* _EXTRACT PROVIDED_
◇ ◇ ◇
How’s my plan looking? I’ve been conscious of my spending for about 3 years, but never run the math by anyone else.
Single, 23 years old. Gross Income at 57k + 5k bonus.

Employee matches 401k 50 cents on the dollar for the first 6% (3%). They also add an additional 6% of gross income, no signing up required. Whoo! I’m personally contributing 14%, around $7.7k. Total employee match 5k annually (9%).

I contribute 10% (the max) of my gross income (but purchased post-tax) to my ESPP, (15% reduction in price, bought in lots twice a year) as I feel like it’s a no-brainer. I work for a Fortune 500 company with strong financials and don’t see it going anywhere anytime soon. Stock price has been increasing consistently YOY. My mentality right now is to hold on to them for the long term, even though I’m condensing my eggs into fewer baskets. Similar to my other investments, I would consider it even without the 15% benefit.
  • 3K in ESPP right now.
  • 15K in Roth IRA (just contributed this years 5.5k this week)
  • 10K in 401k (Was just eligible to contribute starting last year)
◇ ◇ ◇
* _DATASET EXCERPTS_
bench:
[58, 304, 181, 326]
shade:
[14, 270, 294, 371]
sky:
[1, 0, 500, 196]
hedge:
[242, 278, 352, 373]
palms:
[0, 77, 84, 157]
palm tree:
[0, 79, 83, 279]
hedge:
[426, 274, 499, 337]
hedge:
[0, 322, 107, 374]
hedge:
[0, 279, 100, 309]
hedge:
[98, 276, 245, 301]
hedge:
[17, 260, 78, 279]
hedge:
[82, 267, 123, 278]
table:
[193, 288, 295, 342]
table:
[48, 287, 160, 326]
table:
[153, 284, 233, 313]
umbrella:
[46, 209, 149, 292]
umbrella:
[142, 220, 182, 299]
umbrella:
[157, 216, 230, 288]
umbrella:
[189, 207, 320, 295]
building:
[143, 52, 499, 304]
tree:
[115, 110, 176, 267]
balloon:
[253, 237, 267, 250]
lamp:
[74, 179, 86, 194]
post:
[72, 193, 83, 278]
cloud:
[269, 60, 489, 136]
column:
◇ ◇ ◇
* _REQUIRED TASKS_
1 - Set down the part of the savings post that begins at the words "Single, 23 years" and stops after "ESPP right now.", reproducing it word for word.
2 - In the bulleted lines of the savings post, name every account and the balance stated for it.

* _ACTIVITY ANSWERS_
1 -
Single, 23 years old. Gross Income at 57k + 5k bonus.

Employee matches 401k 50 cents on the dollar for the first 6% (3%). They also add an additional 6% of gross income, no signing up required. Whoo! I’m personally contributing 14%, around $7.7k. Total employee match 5k annually (9%).

I contribute 10% (the max) of my gross income (but purchased post-tax) to my ESPP, (15% reduction in price, bought in lots twice a year) as I feel like it’s a no-brainer. I work for a Fortune 500 company with strong financials and don’t see it going anywhere anytime soon. Stock price has been increasing consistently YOY. My mentality right now is to hold on to them for the long term, even though I’m condensing my eggs into fewer baskets. Similar to my other investments, I would consider it even without the 15% benefit.
  • 3K in ESPP right now.

2 -
- ESPP: 3K
- Roth IRA: 15K
- 401k: 10K